Neblio is building a network of business blockchain developers to offer easy-to-use APIs and tools for non-technical users. A decentralized P2P mesh network of nodes that facilitates the exchange of information through proprietary transaction modules. Relay locks the mesh nodes together. Each node contains a copy of the entire blockchain increasing the performance of DApps. The scalable framework processes transactions quickly.

Conclusion

Current technology cannot process the volume of microtransactions required for mass adoption around the world. To address this, Blockchain 3.0 is under development.

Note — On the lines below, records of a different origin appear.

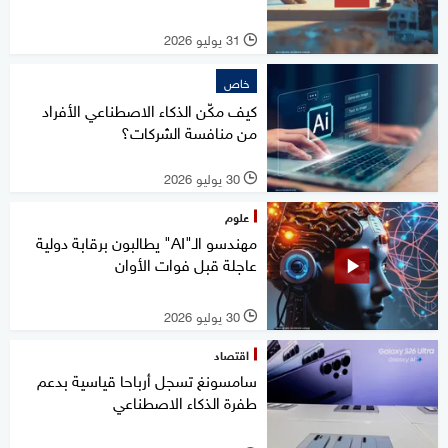
31 يوليو 2026
l
خاص
كيف مكّن الذكاء الاصطناعي الأفراد
من منافسة الشركات؟
30 يوليو 2026
l
علوم
مهندسو الـ"AI" يطالبون برقابة دولية
عاجلة قبل فوات الأوان
30 يوليو 2026
l
اقتصاد
سامسونغ تسجل أرباحا قياسية بدعم
طفرة الذكاء الاصطناعي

There are several different approaches to overcoming scalability constraints. Examples include the Lightning Network, mesh networks, and block structure structures. The future of blockchain is a decentralized internet that combines data storage, smart contracts, cloud nodes and open chain networks. This article aims to present some Blockchain 3.0 development projects.

Disclaimer: The views and opinions expressed by the author, or anyone mentioned in this article, are for informational purposes only and do not constitute financial, investment or other advice. Investing or trading cryptocurrencies carries a risk of financial loss.